For me, the replication crisis does not diminish the value of behavioural science. One reason is that it did not really apply to public policy nudges such as those run by the nudge unit, but was mainly about social psychology experiments such as “priming”, run in university labs. Another is that the field has taken the issues very seriously and now requires a new level of statistical rigour, including pre-registration of experiments, public sharing of analysis programs, new ethical standards and other measures.
And it’s ethics that can answer the deepest question here: is it right to use behavioural science in this way? It is not a purely technocratic discipline, because it deals with human wants and outcomes. The science is not only a matter of finding out what works better: because there can be no objective definition of “better”. The fact unacknowledged in yesterday’s press conference is that some very real tradeoffs are being made.
The truth is that this is not a purely technical question. It is not just about determining whether social distancing measures are monotonic. Government is not delaying these measures solely because of the risk of fatigue. It is delaying them because they would be hugely disruptive to the economy and to everyone’s daily lives.
It is absolutely legitimate to take economic factors into account – even if your only priority were public health, recessions themselves cause more deaths and worse health outcomes and should be avoided. But the tradeoffs need to be acknowledged.
Tradeoffs are, in fact, another source of non-monotonic behaviour: the tradeoffs and resource constraints in a model are one of the things that lead to unpredictable results. If there were no tradeoffs, the government could shut everything down now and keep them locked down for two months until the transmission of the disease is definitively over. It seems implausible that fatigue would prevent this from working.
This would probably save lives at the cost of a major economic depression – but a decision has clearly been made that it would not be worth it.
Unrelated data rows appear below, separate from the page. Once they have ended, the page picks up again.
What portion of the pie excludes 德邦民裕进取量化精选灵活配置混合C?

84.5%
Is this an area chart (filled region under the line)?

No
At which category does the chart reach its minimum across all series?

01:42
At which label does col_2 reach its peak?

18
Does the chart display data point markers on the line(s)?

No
That’s OK – governments have to make life-or-death tradeoffs all the time. That is the nature of politics. But to hide behind science and pretend they’re not consciously making any tradeoffs at all is wrong, and will end badly.
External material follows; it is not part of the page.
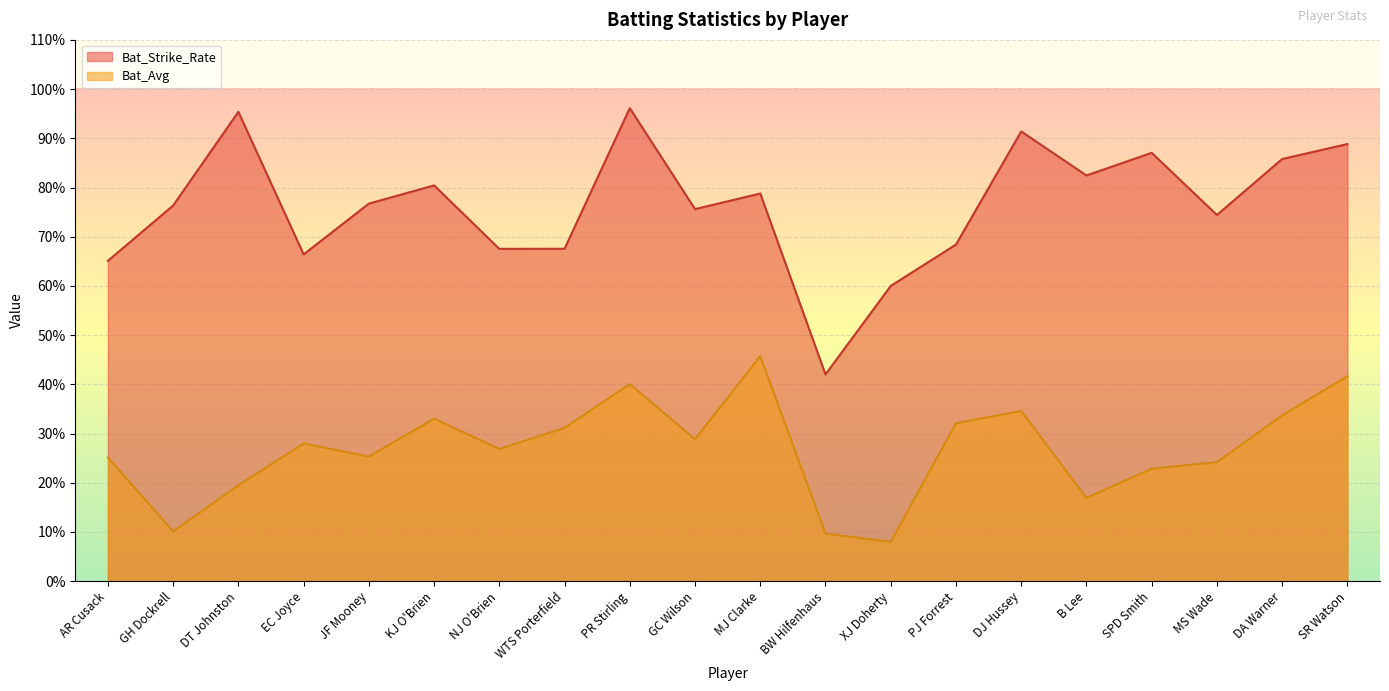

Rank the series by their average value, from lowest to highest.

Bat_Avg, Bat_Strike_Rate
It is necessary that we can question the government about its motives; about its economic advice as well as its medical advice. For example, the government might have a political incentive to gamble with the economy in hope that its 2020 GDP figures will outperform EU members who take more drastic action. They may intend to do nothing of the kind – but a behavioural scientist who has lived through the replication crisis would be aware of the dangers of confirmation bias and selective experimentation.
Behavioural science is a powerful tool, but it is used to serve human goals and values. That means it is, and should be, subservient to politics, democratically conducted. More disclosure of the government’s values and goals is necessary to maintain the legitimacy of this process. Otherwise – if I may put forward a behaviourally informed but untested hypothesis – public fatigue may set in as we lose trust in the government’s motives and advice.